Please rewrite the rows below, replacing "series" with "data set" and changing nothing else, and leave the pictures out of your answer.

----- Exercise data -----

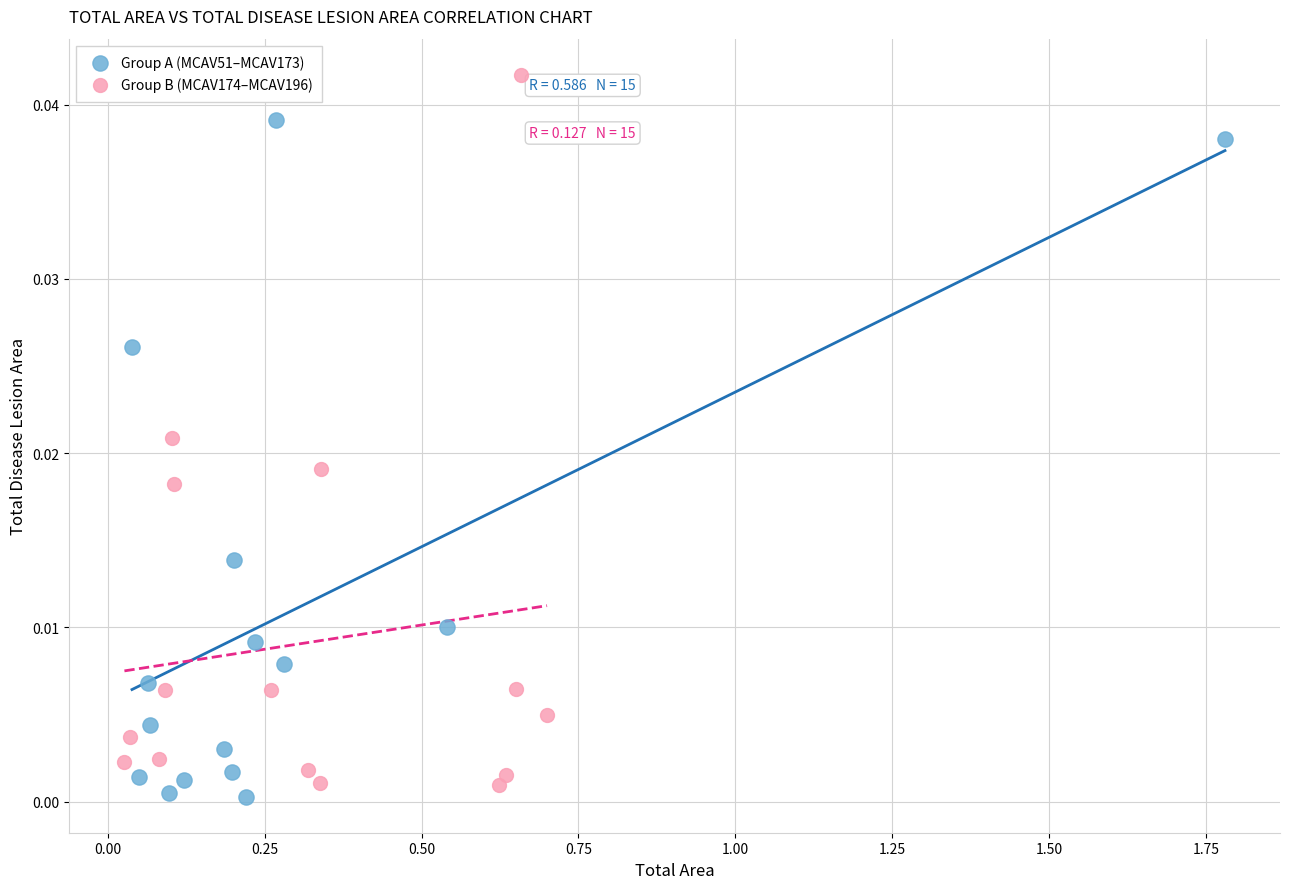

Which series contains the highest Y value?

Group B (MCAV174–MCAV196)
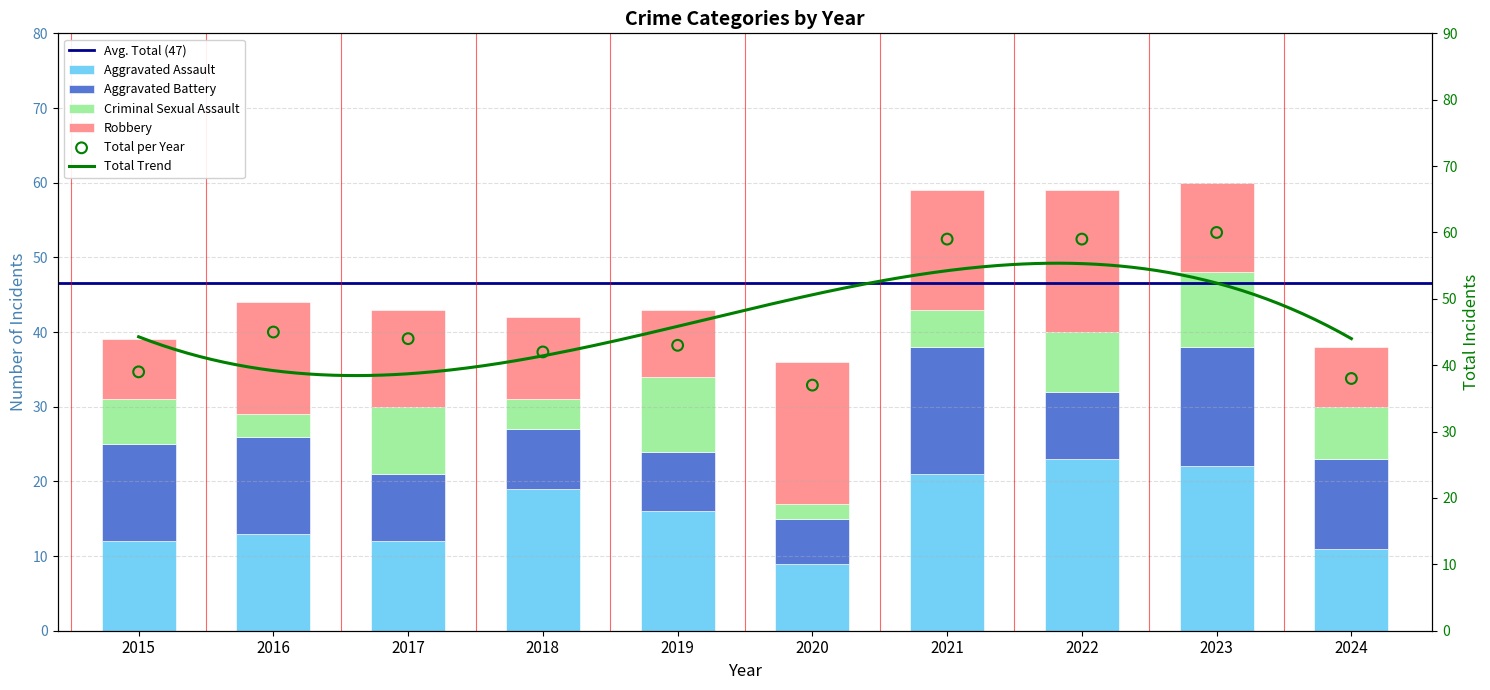

Which series has the largest Y range (max minus min)?

Aggravated Assault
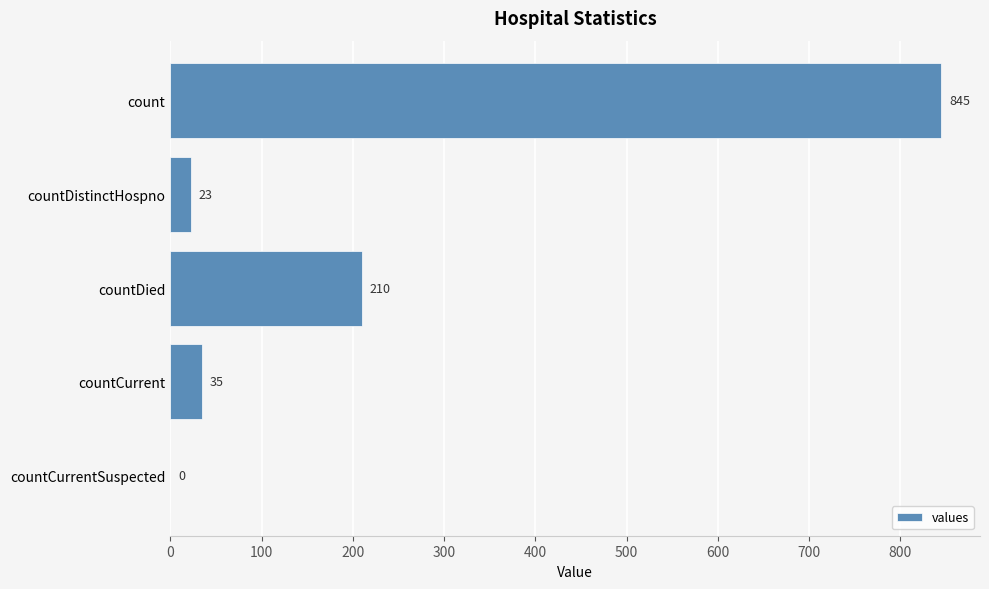

Is it true that the value at countDistinctHospno is 23?

True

-----

* Answer below:
Which data set contains the highest Y value?

Group B (MCAV174–MCAV196)

Which data set has the largest Y range (max minus min)?

Aggravated Assault

Is it true that the value at countDistinctHospno is 23?

True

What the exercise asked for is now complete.